Naturally, you’d like to try a slice for lunch. But there’s a twist. The bar only makes one tortilla each lunchtime, which is cut into exactly 12 slices. And to try some, you need to add your name to a list an hour before lunch. Which means joining a queue before then.
In the picture above, taken 20 minutes before names are written onto the list (and therefore 80 minutes before lunch is served), there are already more than 12 people in this queue. Which means that some of these people are going to miss out.
If you’re capable of making the world’s greatest tortilla, why would you adopt this strategy? As the presenters of a BBC documentary on remarkable meals in cities around the world asked, why don’t they just make - and sell - more tortilla? The economists in our ranks might suggest another way of balancing supply and demand: just increase the price of the tortilla.
But what, at first glance, looks like a strange approach starts to look more interesting when you understand how we respond to scarcity. Studies of consumer behaviour consistently show that we are most likely to purchase products when we think there is a limitation in supply.

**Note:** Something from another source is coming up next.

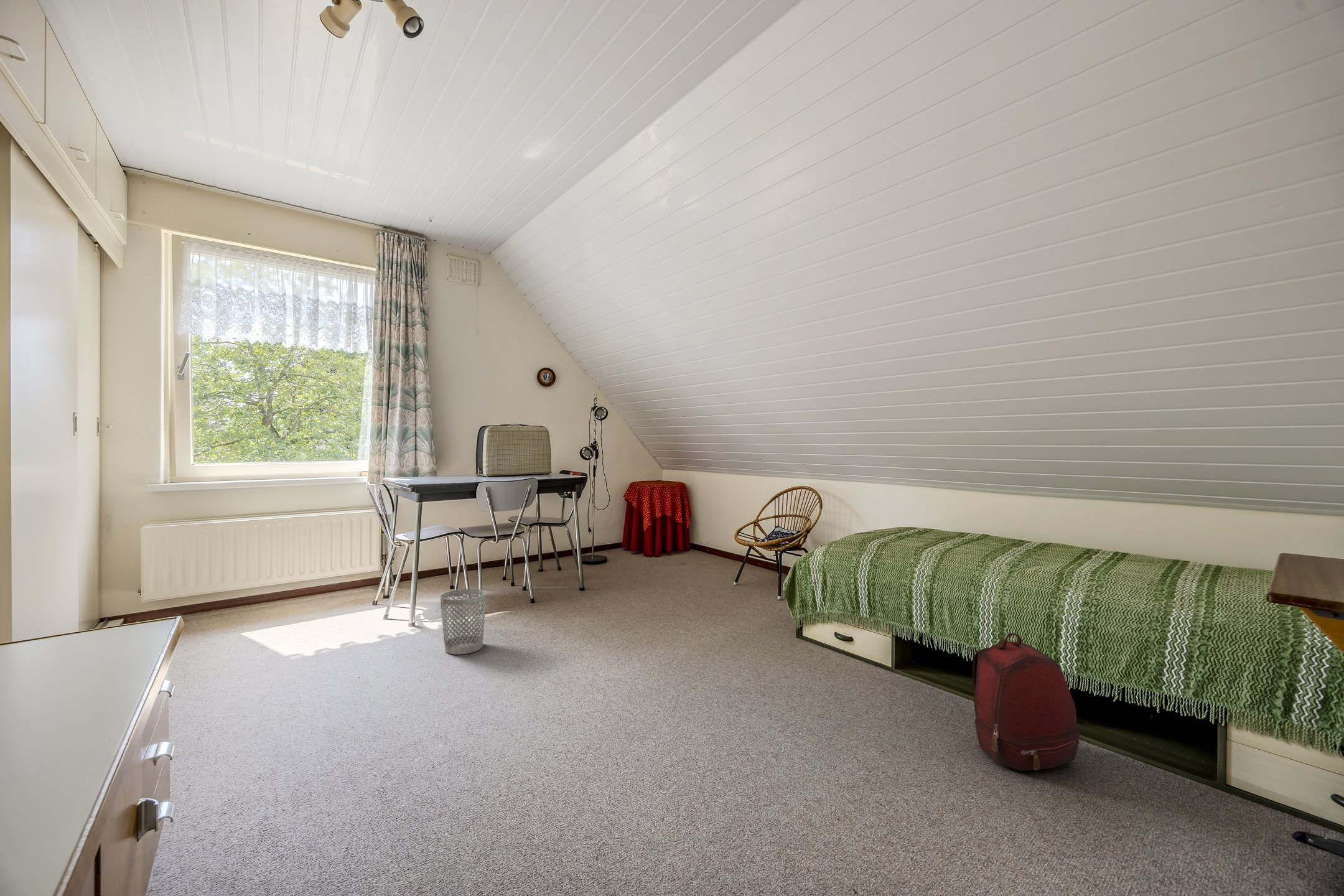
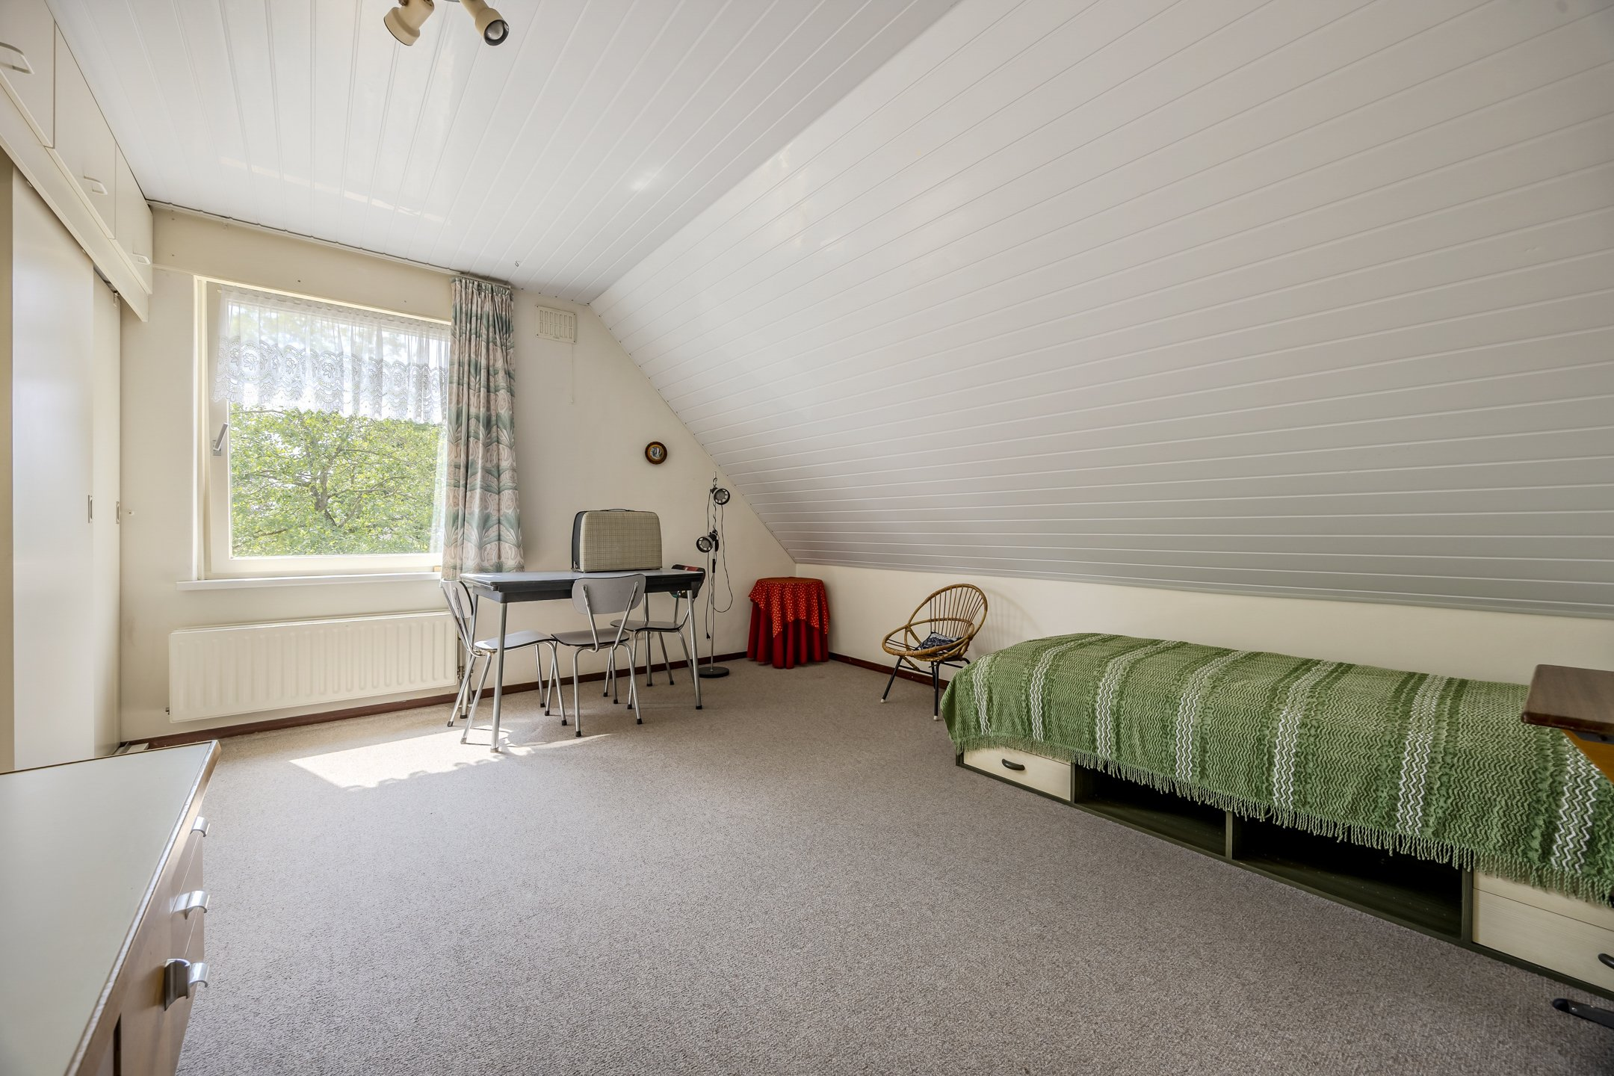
- backpack [972,633,1081,772]
- wastebasket [439,588,487,655]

And though limiting the amount of time something is available is effective (‘2 day sale’), it is even more effective to limit the quantity (‘only 100 available’). Studies have also shown that, not only are we more likely to purchase items in limited supply, we consider them to be more attractive, more expensive, and more valuable.

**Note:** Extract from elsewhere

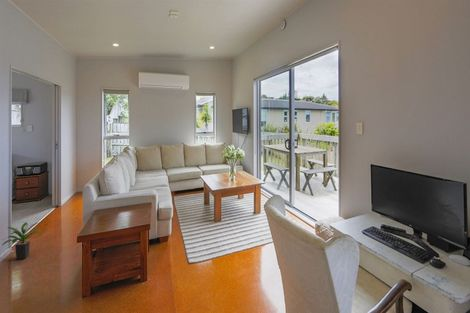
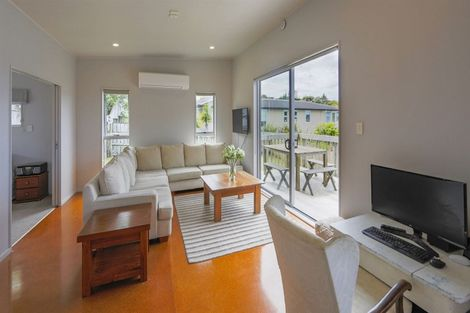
- potted plant [1,221,43,260]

So in other words, making very few slices of tortilla available might be an important factor in enabling us to perceive this to be the best tortilla in the world. The fact that it is in such short supply makes us want it even more. Seeing a big queue of people reinforces our belief that the tortilla must be good. And this - in turn - creates a restaurant equivalent of the halo effect, which encourages everyone, including the author of this blog, to visit the bar for food and drink other than tortilla, which it turns out are available.

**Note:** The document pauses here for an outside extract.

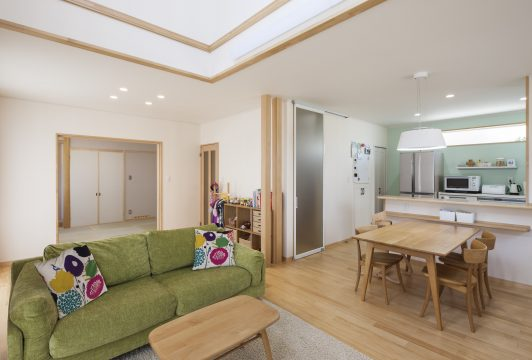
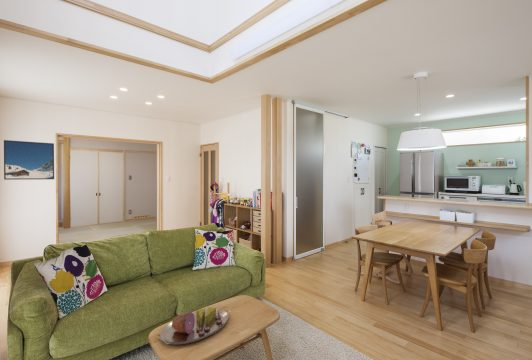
+ serving tray [156,306,231,346]
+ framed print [3,139,55,181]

What works for a small bar in a Spanish city is being used by companies and brands around the world in increasingly sophisticated ways. Amazon now uses ‘Black Friday’ and ‘Prime Day’ to limit the time and supply of goods for sale. Booking.com encourages you to book now by telling you how few rooms are available. McDonalds introduces specific versions of burgers (like the McRib) for only a limited period of time. And Cadbury’s famously reversed its decision to sell Creme Eggs throughout the year, when executives surmised that doing so stopped making them feel ‘special’.
So the next time you find yourself really wanting a slice of tortilla, McRib or a Creme Egg, ask yourself if you’d still want it if it were always available. And if the answer is ‘no’, have a think about the alternatives available.